_Task brief_. Repeat the lines below exactly as written, please, from the line with "right shoulder: (480, 202)" to the line with "left knee: (972, 841)", both lines included, and no others.

(Saved entries)
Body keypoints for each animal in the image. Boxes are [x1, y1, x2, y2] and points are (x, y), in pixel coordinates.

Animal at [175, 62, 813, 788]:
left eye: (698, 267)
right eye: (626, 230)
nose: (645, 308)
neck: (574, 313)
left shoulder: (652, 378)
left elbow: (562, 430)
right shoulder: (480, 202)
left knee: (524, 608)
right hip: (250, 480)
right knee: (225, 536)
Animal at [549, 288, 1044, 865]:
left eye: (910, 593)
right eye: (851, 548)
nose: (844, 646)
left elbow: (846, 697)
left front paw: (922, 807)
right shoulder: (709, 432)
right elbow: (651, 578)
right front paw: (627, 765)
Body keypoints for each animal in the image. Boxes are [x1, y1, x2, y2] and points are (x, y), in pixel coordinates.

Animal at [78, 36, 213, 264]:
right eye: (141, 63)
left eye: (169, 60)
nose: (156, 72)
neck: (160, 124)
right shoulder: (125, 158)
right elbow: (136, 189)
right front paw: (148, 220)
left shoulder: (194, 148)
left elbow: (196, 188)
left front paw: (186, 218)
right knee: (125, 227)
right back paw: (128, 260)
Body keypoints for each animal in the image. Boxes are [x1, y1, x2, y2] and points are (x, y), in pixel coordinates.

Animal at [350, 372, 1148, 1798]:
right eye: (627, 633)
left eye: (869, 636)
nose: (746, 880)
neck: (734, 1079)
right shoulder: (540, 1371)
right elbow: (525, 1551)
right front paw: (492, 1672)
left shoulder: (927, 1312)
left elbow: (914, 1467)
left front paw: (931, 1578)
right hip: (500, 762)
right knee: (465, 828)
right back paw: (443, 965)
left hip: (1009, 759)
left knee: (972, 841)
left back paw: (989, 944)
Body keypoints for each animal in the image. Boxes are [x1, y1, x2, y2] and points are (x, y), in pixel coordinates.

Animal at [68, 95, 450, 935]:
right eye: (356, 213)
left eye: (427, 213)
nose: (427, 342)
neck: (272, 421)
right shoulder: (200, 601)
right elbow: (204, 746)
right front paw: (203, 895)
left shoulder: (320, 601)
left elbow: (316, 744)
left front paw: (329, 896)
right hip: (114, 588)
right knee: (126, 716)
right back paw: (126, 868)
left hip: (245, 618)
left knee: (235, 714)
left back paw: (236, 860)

_Solution to this exercise_.
right shoulder: (480, 202)
left knee: (524, 608)
right hip: (250, 480)
right knee: (225, 536)
Animal at [549, 288, 1044, 865]:
left eye: (910, 593)
right eye: (851, 548)
nose: (844, 646)
left elbow: (846, 697)
left front paw: (922, 807)
right shoulder: (709, 432)
right elbow: (651, 578)
right front paw: (627, 765)
Body keypoints for each animal in the image. Boxes are [x1, y1, x2, y2] and points are (x, y), in pixel coordinates.

Animal at [78, 36, 213, 264]:
right eye: (141, 63)
left eye: (169, 60)
nose: (156, 72)
neck: (160, 124)
right shoulder: (125, 158)
right elbow: (136, 189)
right front paw: (148, 220)
left shoulder: (194, 148)
left elbow: (196, 188)
left front paw: (186, 218)
right knee: (125, 227)
right back paw: (128, 260)
Body keypoints for each animal in the image. Boxes are [x1, y1, x2, y2] and points are (x, y), in pixel coordinates.

Animal at [350, 372, 1148, 1798]:
right eye: (627, 633)
left eye: (869, 636)
nose: (746, 880)
neck: (734, 1079)
right shoulder: (540, 1371)
right elbow: (525, 1551)
right front paw: (492, 1672)
left shoulder: (927, 1312)
left elbow: (914, 1467)
left front paw: (931, 1578)
right hip: (500, 762)
right knee: (465, 828)
right back paw: (443, 965)
left hip: (1009, 759)
left knee: (972, 841)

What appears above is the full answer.